● **Stored records**
——

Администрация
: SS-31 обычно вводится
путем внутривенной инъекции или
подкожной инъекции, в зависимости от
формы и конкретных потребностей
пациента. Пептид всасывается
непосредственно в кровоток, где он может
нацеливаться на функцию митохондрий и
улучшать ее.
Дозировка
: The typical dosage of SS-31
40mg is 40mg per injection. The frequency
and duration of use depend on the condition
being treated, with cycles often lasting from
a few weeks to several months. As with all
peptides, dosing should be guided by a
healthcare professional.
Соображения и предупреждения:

——

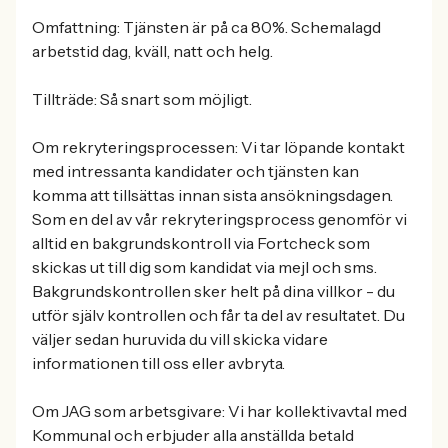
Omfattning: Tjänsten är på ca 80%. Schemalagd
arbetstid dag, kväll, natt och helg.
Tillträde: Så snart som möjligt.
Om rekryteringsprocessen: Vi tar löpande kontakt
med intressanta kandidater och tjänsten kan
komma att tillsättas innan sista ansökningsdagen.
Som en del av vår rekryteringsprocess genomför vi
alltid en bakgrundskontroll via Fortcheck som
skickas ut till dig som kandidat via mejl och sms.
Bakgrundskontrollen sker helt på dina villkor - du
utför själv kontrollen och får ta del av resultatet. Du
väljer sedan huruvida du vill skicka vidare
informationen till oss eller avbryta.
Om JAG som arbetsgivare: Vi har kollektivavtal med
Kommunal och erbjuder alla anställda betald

——

● **WHAT YOU WILL DO**
Above are the records; print exactly the lines from the line with "Tillträde: Så snart som möjligt." to the line with "Kommunal och erbjuder alla anställda betald", including both, and nothing else.

● **REPLY**
Tillträde: Så snart som möjligt.
Om rekryteringsprocessen: Vi tar löpande kontakt
med intressanta kandidater och tjänsten kan
komma att tillsättas innan sista ansökningsdagen.
Som en del av vår rekryteringsprocess genomför vi
alltid en bakgrundskontroll via Fortcheck som
skickas ut till dig som kandidat via mejl och sms.
Bakgrundskontrollen sker helt på dina villkor - du
utför själv kontrollen och får ta del av resultatet. Du
väljer sedan huruvida du vill skicka vidare
informationen till oss eller avbryta.
Om JAG som arbetsgivare: Vi har kollektivavtal med
Kommunal och erbjuder alla anställda betald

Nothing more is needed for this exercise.